Décrite par Aristote, l'évergésie signifie la « bienfaisance », c'est-à-dire la noble action de faire le bien, donnant ainsi à apprécier l'excellence d'une position sociale. « Le pauvre qui essaie d'être magnifique est un sot », raillait d'ailleurs le philosophe dans son Éthique à Nicomaque. Jouant le rôle de façades prestigieuses, l'évergétisme ou le mécénat soulignent les responsabilités comme la distance du pouvoir. C'est avec cette double connotation que le second terme traversera les siècles, des grandes familles italiennes de la Renaissance, tels les Médicis, aux favoris des monarchies absolutistes, un Mazarin ou un Fouquet, et aux fortunés « amoureux des arts » des xixe et xxe siècles, les Rothschild ou les Noailles. Sans surprise, avec la naissance d'un art contestataire – « Je hais les mécènes », dira Courbet – et l'essor de l'État moderne, garant de l'intérêt général, notamment en matière de patrimoine artistique ou architectural, le « grand mécénat » va décliner jusqu'à apparaître comme un caprice excentrique, celui de milliardaires américains tels Paul Getty.

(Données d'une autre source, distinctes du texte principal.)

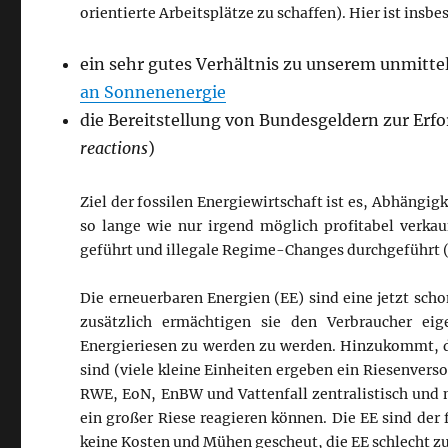
orientierte Arbeitsplätze zu schaffen). Hier ist insb
ein sehr gutes Verhältnis zu unserem unmitte
an Sonnenenergie
die Bereitstellung von Bundesgeldern zur Erf
reactions
)
Ziel der fossilen Energiewirtschaft ist es, Abhängig
so lange wie nur irgend möglich profitabel verka
geführt und illegale Regime-Changes durchgeführt (B
Die erneuerbaren Energien (EE) sind eine jetzt scho
zusätzlich ermächtigen sie den Verbraucher e
Energieriesen zu werden zu werden. Hinzukommt, d
sind (viele kleine Einheiten ergeben ein Riesenvers
RWE, EoN, EnBW und Vattenfall zentralistisch und
ein großer Riese reagieren können. Die EE sind de
keine Kosten und Mühen gescheut, die EE schlecht zu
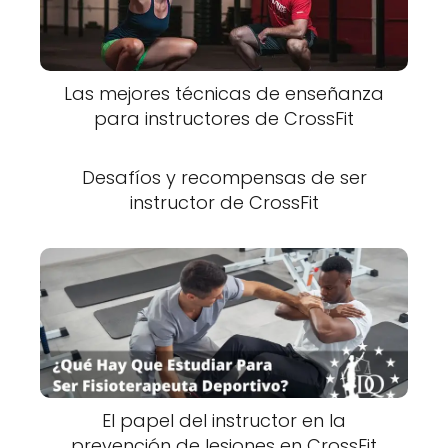
Las mejores técnicas de enseñanza
para instructores de CrossFit
Desafíos y recompensas de ser
instructor de CrossFit
El papel del instructor en la
prevención de lesiones en CrossFit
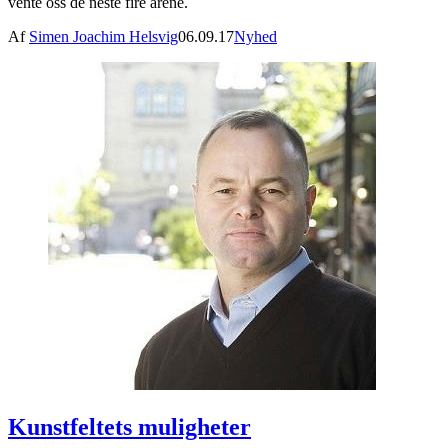
vente oss de neste fire årene.
Af
Simen Joachim Helsvig
06.09.17
Nyhed
Kunstfeltets muligheter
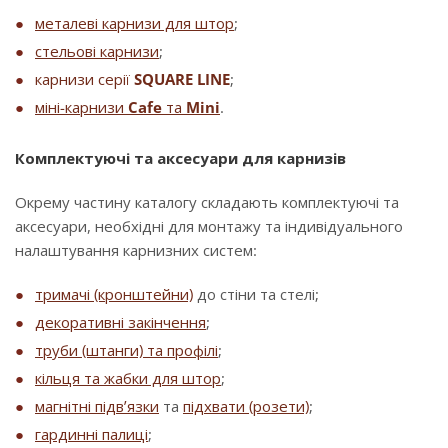
металеві карнизи для штор
;
стельові карнизи
;
карнизи серії
SQUARE LINE
;
міні-карнизи
Cafe
та
Mini
.
Комплектуючі та аксесуари для карнизів
Окрему частину каталогу складають комплектуючі та
аксесуари, необхідні для монтажу та індивідуального
налаштування карнизних систем:
тримачі (кронштейни)
до стіни та стелі;
декоративні закінчення
;
труби (штанги) та профілі
;
кільця та жабки для штор
;
магнітні підв’язки
та
підхвати (розети)
;
гардинні палиці
;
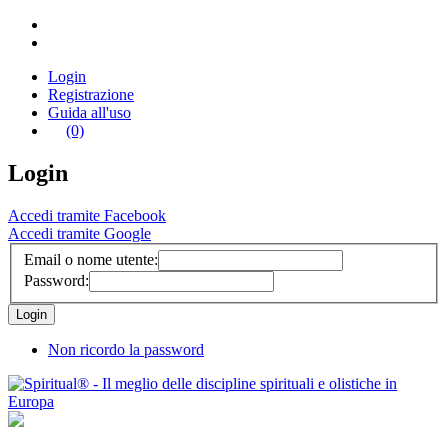
Login
Registrazione
Guida all'uso
(0)
Login
Accedi tramite Facebook
Accedi tramite Google
Email o nome utente:
Password:
Non ricordo la password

Pour que la vieille pratique du don ostentatoire renaisse, il fallait une remise en cause des rapports public/privé. De l'éclipsé de l'État-providence à la vogue de l'entreprise et de l'initiative privée, les années 80 vont être propices à la vigoureuse renaissance d'un geste d'antan devenu presque anachronique. Comme l'analyse l'historien Paul Veyne dans le Pain et le Cirque : « L'évergétisme implique donc que les décisions relatives à certains biens collectifs, dont des mécènes font la dépense, échappent à la souveraineté de l'État et sont prises par les mécènes eux-mêmes. »

La longue marche du mécénat privé

Retrait de l'État d'abord. En France, celui-ci sera long à se dessiner. En 1965, André Malraux, ministre d'État et ministre de la Culture, écrivait : « Je me préoccupe de provoquer en France un véritable mécénat culturel à l'exemple de ce qui existe à l'étranger, notamment aux États-Unis. » Cela déboucha sur le « rapport Pomey », du nom d'un conseiller d'État qui sut défricher le maquis juridique existant, avec pourtant une conséquence paradoxale. La puissance publique, bien que désireuse de favoriser l'essor du mécénat privé, restait méfiante à l'égard de l'initiative des particuliers et allait enfermer celle-ci dans une tutelle contraignante, via d'obligatoires fondations d'« utilité publique », agréées après de longs contrôles administratifs. Créée en 1969, la Fondation de France symbolisait cette démarche contradictoire. Les choses mirent du temps à évoluer au cours des années 1970. Il fallut attendre Jean-Philippe Lecat, ministre de la Culture et de la Communication de 1978 à 1981, pour voir l'État prendre à nouveau ouvertement position en faveur du mécénat, en éditant notamment la brochure le Mécénat en France (1980). L'accueil fut d'abord négatif. Mais le climat allait totalement changer avec les années 80.